▸ **Data below**:
——

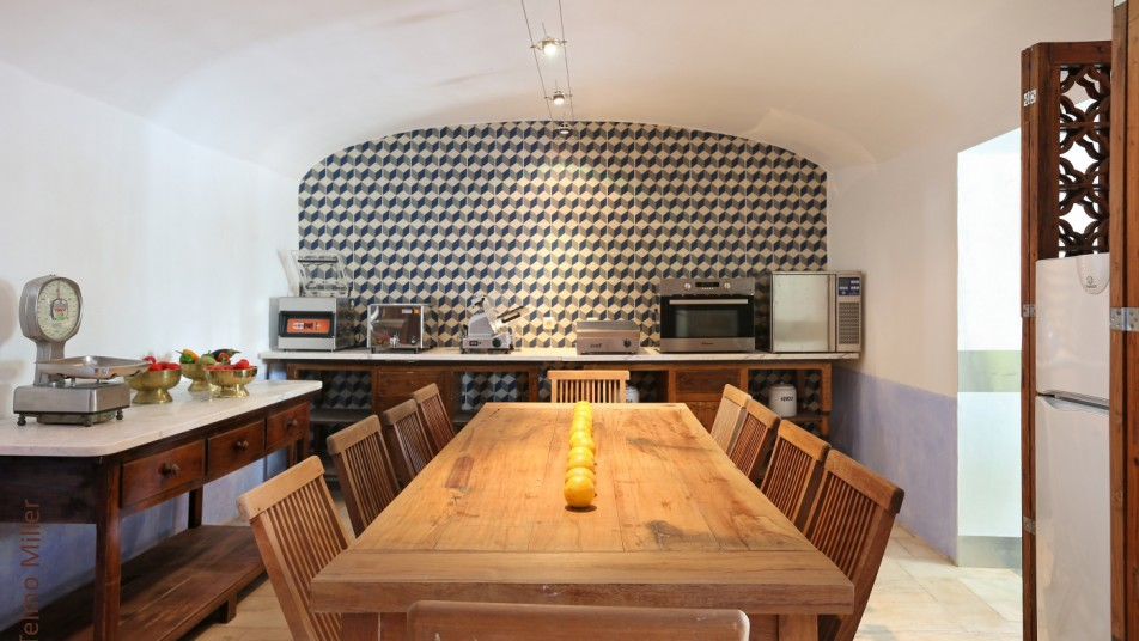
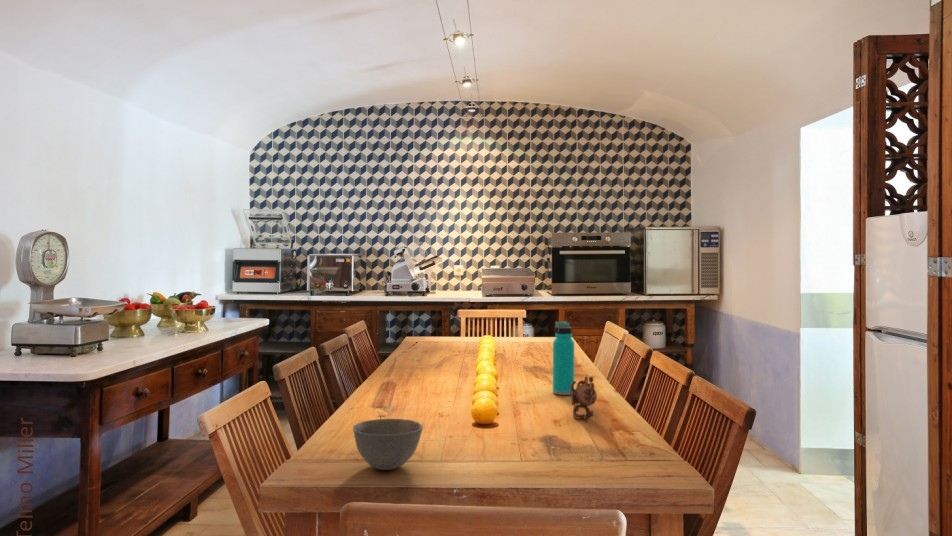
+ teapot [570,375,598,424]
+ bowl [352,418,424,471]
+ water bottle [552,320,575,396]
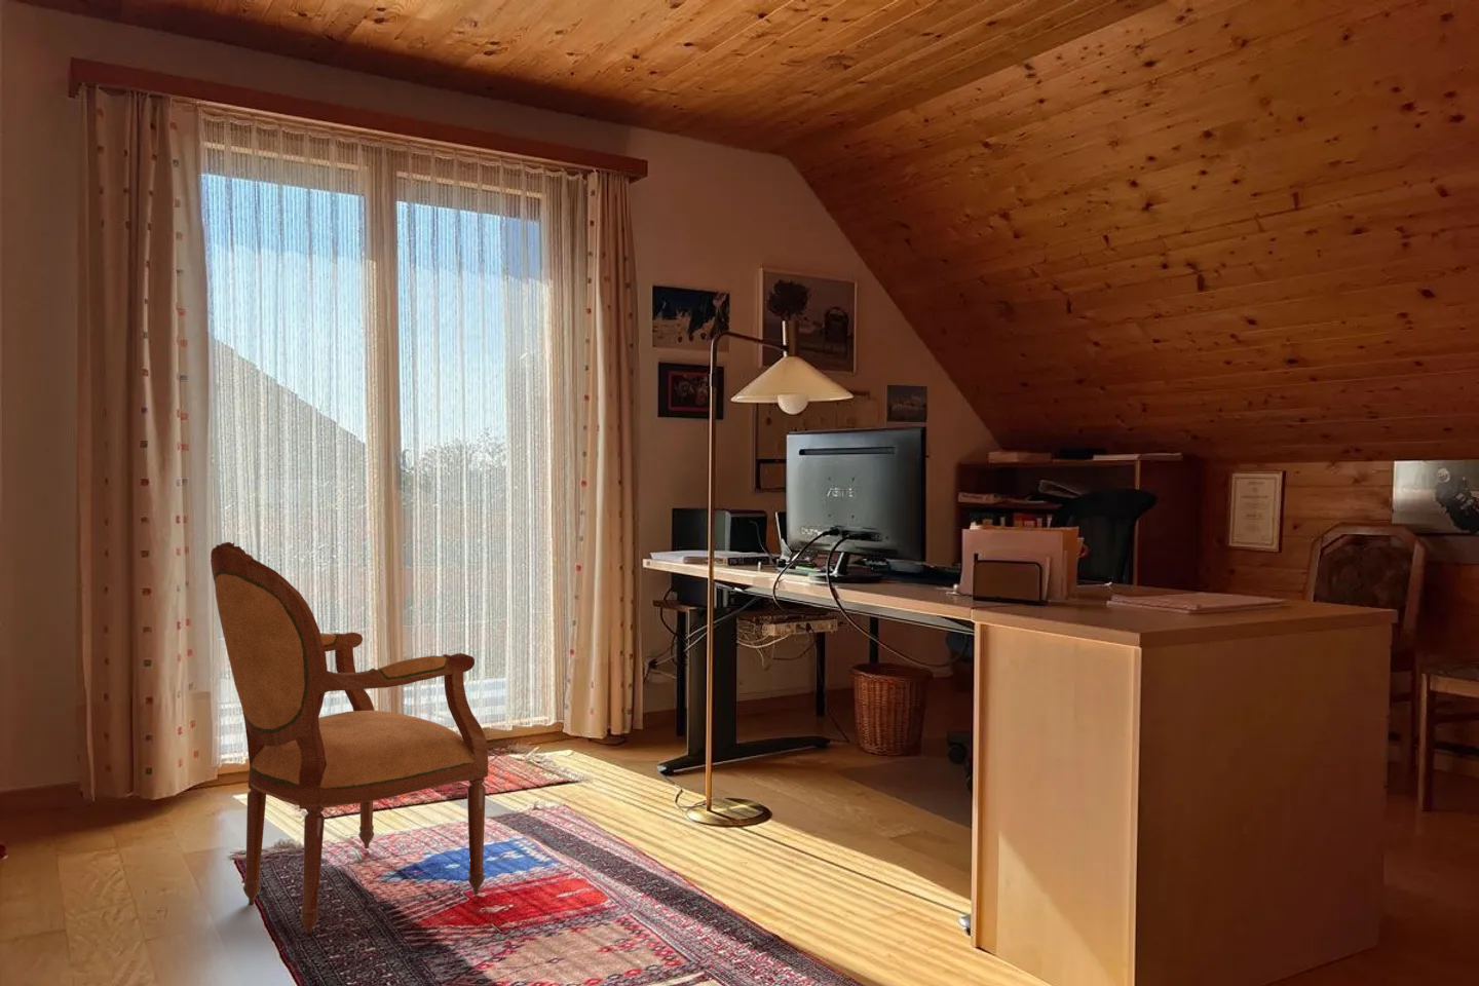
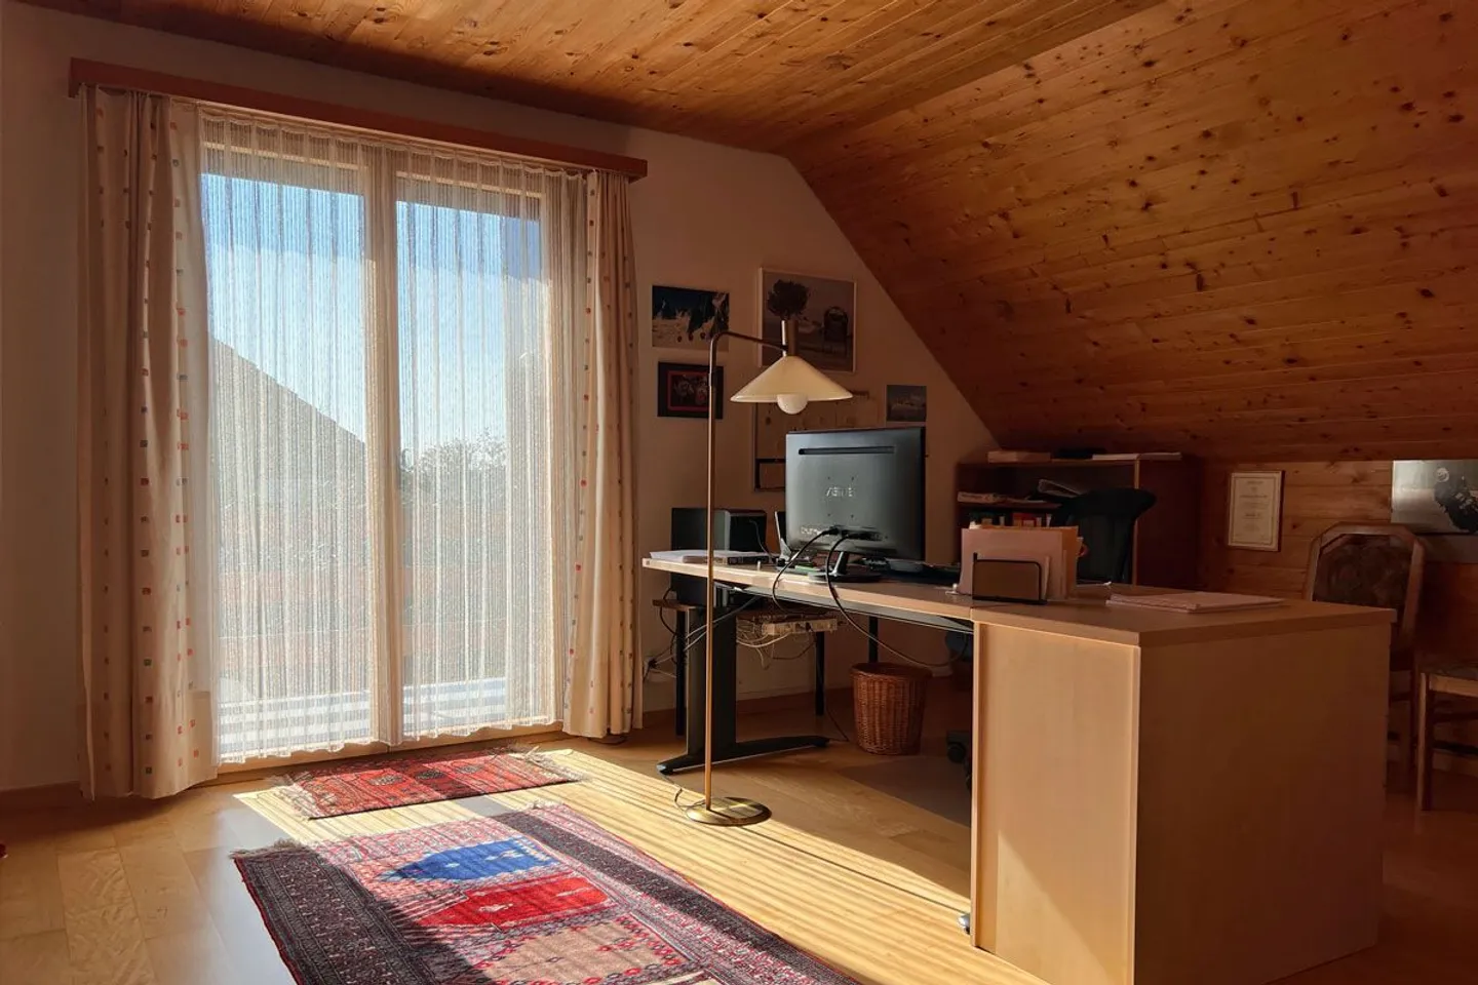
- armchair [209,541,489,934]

——

▸ **Your instructions**:
Exactly as they appear above, print all the lines, but not the pictures.

▸ **Answer section**:
+ teapot [570,375,598,424]
+ bowl [352,418,424,471]
+ water bottle [552,320,575,396]
- armchair [209,541,489,934]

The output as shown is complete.